──────── DATA LISTING

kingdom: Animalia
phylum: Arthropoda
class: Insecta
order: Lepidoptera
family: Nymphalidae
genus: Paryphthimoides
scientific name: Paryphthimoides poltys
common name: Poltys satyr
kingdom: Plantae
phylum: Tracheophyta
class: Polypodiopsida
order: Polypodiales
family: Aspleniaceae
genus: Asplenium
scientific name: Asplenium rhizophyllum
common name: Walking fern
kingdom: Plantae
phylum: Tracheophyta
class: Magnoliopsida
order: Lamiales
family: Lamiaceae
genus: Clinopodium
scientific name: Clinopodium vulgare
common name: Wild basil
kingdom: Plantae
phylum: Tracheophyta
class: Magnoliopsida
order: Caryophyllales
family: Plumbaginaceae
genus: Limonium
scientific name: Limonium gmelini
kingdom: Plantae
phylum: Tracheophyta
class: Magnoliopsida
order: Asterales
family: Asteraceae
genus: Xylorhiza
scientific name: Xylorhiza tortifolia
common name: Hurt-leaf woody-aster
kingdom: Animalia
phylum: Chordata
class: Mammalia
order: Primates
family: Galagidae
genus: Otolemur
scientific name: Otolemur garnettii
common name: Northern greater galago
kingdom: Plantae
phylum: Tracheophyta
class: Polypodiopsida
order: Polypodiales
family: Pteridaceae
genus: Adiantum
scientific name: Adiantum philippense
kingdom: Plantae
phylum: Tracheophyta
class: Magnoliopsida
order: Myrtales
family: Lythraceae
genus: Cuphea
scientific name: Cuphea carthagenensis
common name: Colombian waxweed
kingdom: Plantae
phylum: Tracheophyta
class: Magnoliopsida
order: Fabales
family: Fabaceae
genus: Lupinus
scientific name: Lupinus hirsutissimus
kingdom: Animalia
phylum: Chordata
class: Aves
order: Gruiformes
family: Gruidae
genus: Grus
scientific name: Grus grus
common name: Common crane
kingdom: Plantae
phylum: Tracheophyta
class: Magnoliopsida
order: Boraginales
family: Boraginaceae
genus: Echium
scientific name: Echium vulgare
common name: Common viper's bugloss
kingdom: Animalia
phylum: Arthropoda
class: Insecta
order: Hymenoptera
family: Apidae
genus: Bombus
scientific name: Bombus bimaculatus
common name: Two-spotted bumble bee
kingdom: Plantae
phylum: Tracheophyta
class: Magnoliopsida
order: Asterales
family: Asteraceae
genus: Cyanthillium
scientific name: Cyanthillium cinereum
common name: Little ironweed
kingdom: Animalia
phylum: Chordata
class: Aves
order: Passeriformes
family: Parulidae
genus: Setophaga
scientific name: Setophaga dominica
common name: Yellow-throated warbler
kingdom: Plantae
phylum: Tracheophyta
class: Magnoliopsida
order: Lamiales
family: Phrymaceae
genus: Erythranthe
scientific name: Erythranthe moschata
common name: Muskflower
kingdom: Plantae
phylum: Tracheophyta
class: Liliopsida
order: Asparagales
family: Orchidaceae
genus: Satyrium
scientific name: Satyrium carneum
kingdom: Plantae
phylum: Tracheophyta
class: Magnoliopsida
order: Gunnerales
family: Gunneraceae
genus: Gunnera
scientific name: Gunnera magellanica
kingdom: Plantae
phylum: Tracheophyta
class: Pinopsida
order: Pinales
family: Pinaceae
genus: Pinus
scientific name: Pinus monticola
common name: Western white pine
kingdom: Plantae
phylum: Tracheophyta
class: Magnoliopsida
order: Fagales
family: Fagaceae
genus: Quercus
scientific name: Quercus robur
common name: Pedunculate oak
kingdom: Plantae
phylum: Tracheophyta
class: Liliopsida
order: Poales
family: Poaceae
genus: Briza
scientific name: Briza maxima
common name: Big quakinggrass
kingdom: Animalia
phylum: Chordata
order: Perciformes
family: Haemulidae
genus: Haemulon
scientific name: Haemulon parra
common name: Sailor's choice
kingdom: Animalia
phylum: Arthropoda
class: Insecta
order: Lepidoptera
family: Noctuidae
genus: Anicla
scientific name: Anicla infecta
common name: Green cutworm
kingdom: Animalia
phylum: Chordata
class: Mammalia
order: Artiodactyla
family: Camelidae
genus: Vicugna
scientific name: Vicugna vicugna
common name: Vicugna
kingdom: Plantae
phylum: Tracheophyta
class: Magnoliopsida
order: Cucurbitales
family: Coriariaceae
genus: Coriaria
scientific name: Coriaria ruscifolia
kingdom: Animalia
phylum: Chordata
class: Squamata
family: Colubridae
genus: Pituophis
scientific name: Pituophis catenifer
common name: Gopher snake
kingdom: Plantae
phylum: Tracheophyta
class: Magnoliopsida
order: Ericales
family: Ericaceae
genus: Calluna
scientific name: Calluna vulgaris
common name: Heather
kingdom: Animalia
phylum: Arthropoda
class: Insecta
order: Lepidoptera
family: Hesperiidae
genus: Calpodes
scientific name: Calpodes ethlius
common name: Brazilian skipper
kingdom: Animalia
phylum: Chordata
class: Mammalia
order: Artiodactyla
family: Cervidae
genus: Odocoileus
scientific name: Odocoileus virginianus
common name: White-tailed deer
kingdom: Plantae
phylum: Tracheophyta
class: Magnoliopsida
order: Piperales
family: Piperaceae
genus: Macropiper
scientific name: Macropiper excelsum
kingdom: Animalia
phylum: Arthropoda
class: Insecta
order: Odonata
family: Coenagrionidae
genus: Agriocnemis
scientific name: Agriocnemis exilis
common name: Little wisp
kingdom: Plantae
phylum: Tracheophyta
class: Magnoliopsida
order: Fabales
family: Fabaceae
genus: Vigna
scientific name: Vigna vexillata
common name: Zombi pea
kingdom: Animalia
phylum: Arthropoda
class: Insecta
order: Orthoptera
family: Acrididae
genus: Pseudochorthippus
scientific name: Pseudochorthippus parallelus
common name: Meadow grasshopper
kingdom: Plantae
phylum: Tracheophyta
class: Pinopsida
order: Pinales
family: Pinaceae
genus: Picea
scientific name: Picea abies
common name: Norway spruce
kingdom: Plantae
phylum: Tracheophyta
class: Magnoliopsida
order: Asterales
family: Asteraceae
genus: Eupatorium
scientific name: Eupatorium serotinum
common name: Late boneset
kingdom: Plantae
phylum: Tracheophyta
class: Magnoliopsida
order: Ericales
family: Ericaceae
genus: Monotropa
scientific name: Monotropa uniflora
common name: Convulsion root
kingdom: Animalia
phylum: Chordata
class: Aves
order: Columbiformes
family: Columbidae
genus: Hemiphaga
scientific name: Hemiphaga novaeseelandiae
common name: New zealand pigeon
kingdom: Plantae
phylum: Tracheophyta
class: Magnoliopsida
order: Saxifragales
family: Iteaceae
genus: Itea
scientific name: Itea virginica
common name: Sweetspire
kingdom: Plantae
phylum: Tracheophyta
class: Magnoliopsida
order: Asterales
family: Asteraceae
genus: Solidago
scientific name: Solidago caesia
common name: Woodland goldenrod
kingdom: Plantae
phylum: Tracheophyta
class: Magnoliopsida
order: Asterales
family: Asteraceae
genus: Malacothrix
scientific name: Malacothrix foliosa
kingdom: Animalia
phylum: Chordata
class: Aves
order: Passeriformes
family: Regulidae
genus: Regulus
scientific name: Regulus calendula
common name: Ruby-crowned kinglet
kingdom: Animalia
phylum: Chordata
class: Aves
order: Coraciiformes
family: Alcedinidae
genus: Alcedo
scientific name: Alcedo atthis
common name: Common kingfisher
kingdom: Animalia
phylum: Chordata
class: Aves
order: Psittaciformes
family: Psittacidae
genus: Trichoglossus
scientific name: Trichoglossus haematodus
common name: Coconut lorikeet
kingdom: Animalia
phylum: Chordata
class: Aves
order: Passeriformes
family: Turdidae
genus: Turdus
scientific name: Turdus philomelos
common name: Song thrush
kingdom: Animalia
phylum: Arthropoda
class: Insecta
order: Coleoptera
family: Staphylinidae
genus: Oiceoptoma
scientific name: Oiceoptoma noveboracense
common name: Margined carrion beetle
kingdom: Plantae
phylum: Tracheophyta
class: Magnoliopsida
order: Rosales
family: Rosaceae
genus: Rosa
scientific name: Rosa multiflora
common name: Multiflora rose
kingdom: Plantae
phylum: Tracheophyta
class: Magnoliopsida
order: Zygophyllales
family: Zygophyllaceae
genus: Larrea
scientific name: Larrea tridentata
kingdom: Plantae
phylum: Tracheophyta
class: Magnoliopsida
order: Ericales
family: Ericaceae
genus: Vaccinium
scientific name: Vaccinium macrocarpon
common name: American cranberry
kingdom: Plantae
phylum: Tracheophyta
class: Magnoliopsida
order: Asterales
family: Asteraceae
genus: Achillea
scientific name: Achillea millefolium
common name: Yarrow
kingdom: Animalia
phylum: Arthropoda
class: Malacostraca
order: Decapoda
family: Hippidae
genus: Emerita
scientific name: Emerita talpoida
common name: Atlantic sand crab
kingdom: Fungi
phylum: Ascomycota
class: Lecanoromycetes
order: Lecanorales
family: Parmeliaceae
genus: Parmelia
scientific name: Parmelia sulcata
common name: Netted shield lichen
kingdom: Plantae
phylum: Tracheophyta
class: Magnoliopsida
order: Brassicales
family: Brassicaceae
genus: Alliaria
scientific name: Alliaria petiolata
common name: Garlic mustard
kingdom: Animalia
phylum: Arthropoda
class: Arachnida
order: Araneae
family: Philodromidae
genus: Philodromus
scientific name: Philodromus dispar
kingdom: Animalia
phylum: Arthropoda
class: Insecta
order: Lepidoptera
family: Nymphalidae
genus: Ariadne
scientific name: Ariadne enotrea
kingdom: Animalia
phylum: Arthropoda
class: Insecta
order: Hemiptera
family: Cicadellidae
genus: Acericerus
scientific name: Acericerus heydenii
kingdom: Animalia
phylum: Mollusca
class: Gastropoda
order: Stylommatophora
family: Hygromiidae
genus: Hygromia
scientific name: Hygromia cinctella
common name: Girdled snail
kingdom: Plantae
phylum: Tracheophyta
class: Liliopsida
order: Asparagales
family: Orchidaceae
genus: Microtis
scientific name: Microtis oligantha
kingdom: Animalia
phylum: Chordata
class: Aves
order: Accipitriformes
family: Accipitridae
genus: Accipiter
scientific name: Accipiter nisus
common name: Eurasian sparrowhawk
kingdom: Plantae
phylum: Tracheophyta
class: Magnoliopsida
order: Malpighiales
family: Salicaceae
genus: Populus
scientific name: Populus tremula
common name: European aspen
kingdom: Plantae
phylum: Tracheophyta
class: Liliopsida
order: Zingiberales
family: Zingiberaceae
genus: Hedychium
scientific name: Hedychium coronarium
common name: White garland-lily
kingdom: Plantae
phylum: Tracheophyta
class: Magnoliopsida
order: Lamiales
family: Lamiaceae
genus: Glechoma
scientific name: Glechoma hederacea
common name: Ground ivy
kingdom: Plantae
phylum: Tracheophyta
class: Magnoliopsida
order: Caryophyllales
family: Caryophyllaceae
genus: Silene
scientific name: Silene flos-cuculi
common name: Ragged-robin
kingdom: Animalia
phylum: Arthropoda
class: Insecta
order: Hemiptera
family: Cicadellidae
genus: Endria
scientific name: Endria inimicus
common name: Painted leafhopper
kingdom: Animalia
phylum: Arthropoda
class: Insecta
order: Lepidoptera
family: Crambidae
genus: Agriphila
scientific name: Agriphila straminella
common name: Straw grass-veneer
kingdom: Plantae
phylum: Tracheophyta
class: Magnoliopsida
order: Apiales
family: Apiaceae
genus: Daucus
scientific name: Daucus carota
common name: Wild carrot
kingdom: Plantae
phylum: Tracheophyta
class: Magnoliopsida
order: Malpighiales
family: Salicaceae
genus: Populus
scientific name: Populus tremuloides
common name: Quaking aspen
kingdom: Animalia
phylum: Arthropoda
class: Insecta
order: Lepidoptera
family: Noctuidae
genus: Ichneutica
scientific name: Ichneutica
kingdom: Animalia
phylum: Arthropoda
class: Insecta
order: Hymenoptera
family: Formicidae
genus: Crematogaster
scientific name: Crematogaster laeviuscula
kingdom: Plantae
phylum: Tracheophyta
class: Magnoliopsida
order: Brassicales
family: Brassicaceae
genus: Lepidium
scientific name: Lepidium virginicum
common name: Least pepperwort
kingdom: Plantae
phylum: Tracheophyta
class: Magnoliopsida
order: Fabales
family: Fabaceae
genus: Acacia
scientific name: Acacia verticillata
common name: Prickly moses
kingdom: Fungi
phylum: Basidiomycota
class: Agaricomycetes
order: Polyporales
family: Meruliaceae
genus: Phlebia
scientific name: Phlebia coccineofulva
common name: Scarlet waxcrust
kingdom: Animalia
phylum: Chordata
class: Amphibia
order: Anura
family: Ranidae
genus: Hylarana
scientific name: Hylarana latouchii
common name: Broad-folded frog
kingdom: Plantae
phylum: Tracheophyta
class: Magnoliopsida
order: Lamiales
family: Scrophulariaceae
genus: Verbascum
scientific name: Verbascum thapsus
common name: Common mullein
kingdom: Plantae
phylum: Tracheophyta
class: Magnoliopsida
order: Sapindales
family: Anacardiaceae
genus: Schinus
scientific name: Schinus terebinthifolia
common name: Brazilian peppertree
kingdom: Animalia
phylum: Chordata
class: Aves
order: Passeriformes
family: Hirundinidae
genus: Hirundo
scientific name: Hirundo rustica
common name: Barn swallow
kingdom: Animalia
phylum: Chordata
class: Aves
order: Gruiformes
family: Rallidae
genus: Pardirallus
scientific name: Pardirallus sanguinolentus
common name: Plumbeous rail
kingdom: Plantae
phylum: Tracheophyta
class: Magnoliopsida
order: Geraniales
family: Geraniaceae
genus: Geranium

────────────────

**YOUR OBJECTIVE**: Format the lines from the start of the items up to and including the line containing "genus: Asplenium" as a numbered list, omitting any blank lines.

**TASK OUTPUT**:
1. kingdom: Animalia
2. phylum: Arthropoda
3. class: Insecta
4. order: Lepidoptera
5. family: Nymphalidae
6. genus: Paryphthimoides
7. scientific name: Paryphthimoides poltys
8. common name: Poltys satyr
9. kingdom: Plantae
10. phylum: Tracheophyta
11. class: Polypodiopsida
12. order: Polypodiales
13. family: Aspleniaceae
14. genus: Asplenium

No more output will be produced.